Fixed-time anti-saturation and fault-tolerant control for quadrotor UAVs using event-trigger adaptive barrier sliding mode control.

Abstract

This paper proposes an Adaptive Barrier Nonsingular Fixed-Time Sliding Mode Control (ABNFTSMC) scheme for quadrotor Unmanned Aerial Vehicles (UAVs). The method explicitly addresses actuator faults, input saturation, and external disturbances. A Fault Detection and Isolation (FDI) unit identifies failed rotors to maintain stability, while a Virtual Controller (VC) is used to handle instability introduced by actuator failure using inputs from functioning actuators. The Barrier Function (BF) technique identifies a stable region with high bandwidth under large disturbances. A key feature of the controller is its energy efficiency, achieved through an Event-Triggered (ET) mechanism that adapts to faults, failures, and disturbances. Additionally, this method prevents the chattering problem, extending the system's lifetime and reducing energy consumption, unlike conventional SMCs that suffer from severe chattering.
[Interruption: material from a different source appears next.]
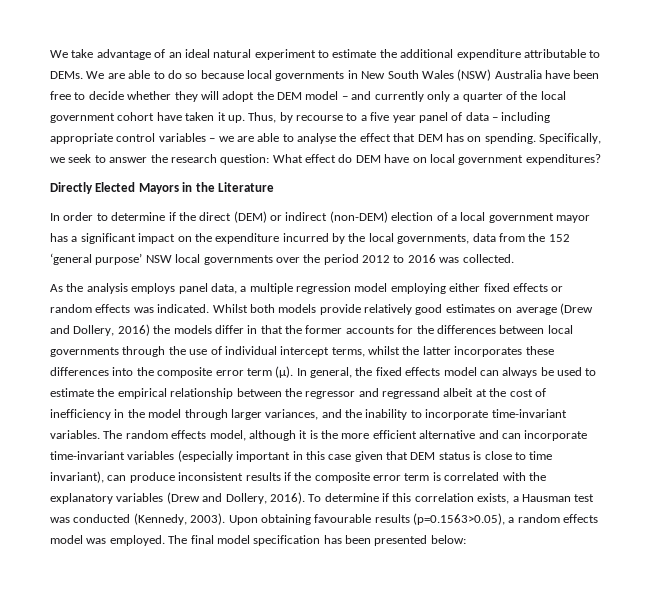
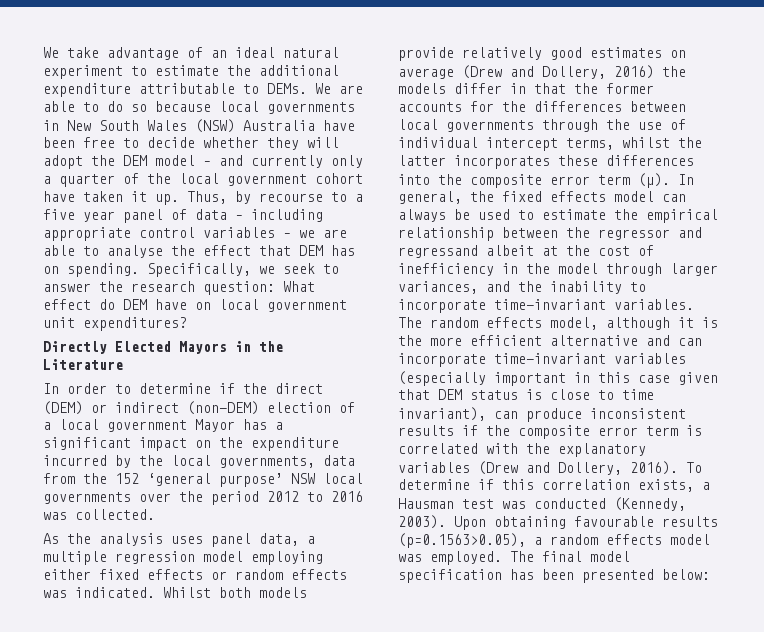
(524, 160) none -> [43,317,75,328] unit
[556,215,590,223] mayor -> [195,419,235,432] Mayor
[131,283,176,294] employs -> [171,536,203,544] uses

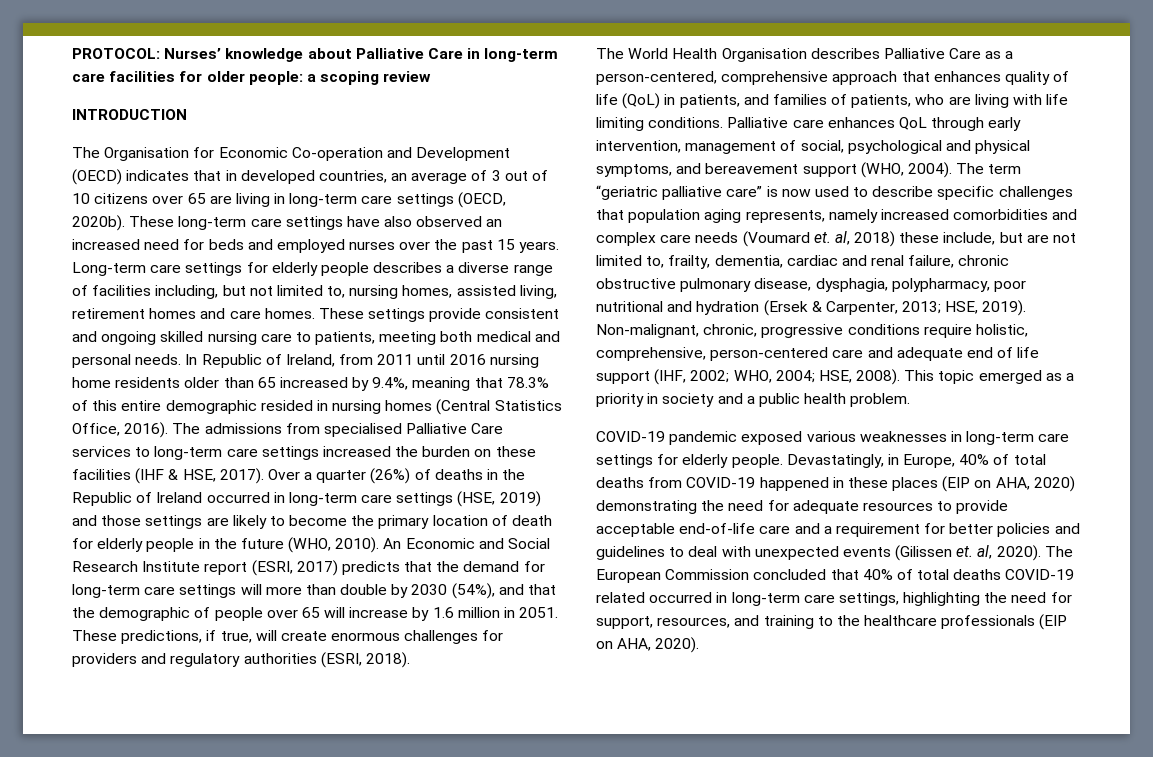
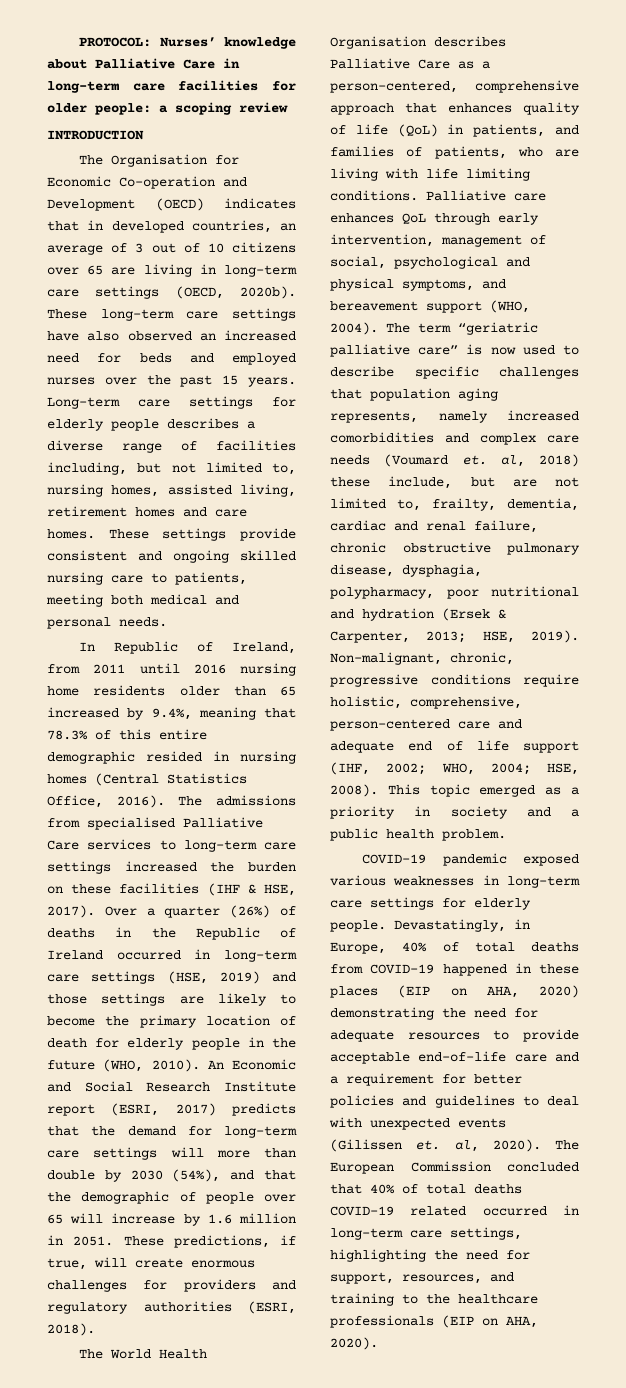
(182, 359) none -> (167, 622) //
By substituting the sign function with a hyperbolic tangent (HT) function, the objective has been successfully achieved. The controller efficiently alleviates actuator faults, input saturation, and high-bounded disturbances while reducing chattering. The proposed nonsingular fixed-time controller guarantees fast convergence and excellent tracking performance, as demonstrated by theoretical proofs and simulation results. The HT function helps ensure smoother performance, prolonging the life of system components. This paper provides a well-configured, power-saving approach for compensating for actuator faults and disturbances in UAVs by minimizing chattering, delivering fast response, and reducing energy consumption.